Interestingly, T.T. Ram Mohan, (Professor, Finance and Economics at Indian Institute of Management, Ahmedabad) an independent director, Indusind Bank and columnist at Business Standard, in his article on IL&FS dated October 25, 2018 stated,
“With the public shareholders not subscribing to the rights issue, the prospects of a bailout [of IL&FS] appear to be fading. The decision to not subscribe makes sense. What shareholder would want more exposure to a company whose very solvency is in doubt?”
There appears to be a difference of opinion between the CEO of Indusind Bank’s view of the solvency of IL&FS and that of his own board member; or the solvency in IL&FS markedly deteriorated in the short span between Indusind Bank disbursing the bridge loan and the present moment.
From Romesh Sobti’s public utterances it appears he is unable to distinguish between valuation of rights to charge users of a public service, which is an intangible asset, and annuities and receivables from tangible assets. He and the bank also appear ill-informed on the regulator’s mandatory regulations on determining solvency for non-bank finance companies and systemically important non-deposit taking core investment companies. The fact the credit and risk management department of Indusind Bank could have approved such a large loan to IL&FS, and worse, that the CEO should continue to publicly defend it, hardly casts a good light on a bank which trades at 3.8x P/BV.

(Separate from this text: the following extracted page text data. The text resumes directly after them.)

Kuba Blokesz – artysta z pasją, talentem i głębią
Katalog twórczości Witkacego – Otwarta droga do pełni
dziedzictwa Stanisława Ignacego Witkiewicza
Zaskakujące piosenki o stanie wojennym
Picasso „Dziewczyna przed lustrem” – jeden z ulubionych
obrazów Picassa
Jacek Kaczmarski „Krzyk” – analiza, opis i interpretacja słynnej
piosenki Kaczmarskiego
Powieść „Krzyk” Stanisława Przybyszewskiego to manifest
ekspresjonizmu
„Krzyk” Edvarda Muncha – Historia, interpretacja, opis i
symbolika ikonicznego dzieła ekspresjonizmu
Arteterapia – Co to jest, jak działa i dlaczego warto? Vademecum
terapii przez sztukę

DISCLOSURE & CERTIFICATION
I, Hemindra Hazari, am a registered Research Analyst with the Securities and Exchange Board of India (Registration No. INH000000594) I have no position in any of the securities referenced in this Insight. Views expressed in this Insight accurately reflect my personal opinion about the referenced securities and issuers and/or other subject matter as appropriate. This Insight does not contain and is not based on any non-public, material information. To the best of my knowledge, the views expressed in this Insight comply with Indian law as well as applicable law in the country from which it is posted. I have not been commissioned to write this Insight or hold any specific opinion on the securities referenced therein. This Insight is for informational purposes only and is not intended to provide financial, investment or other professional advice. It should not be construed as an offer to sell, a solicitation of an offer to buy, or a recommendation for any security.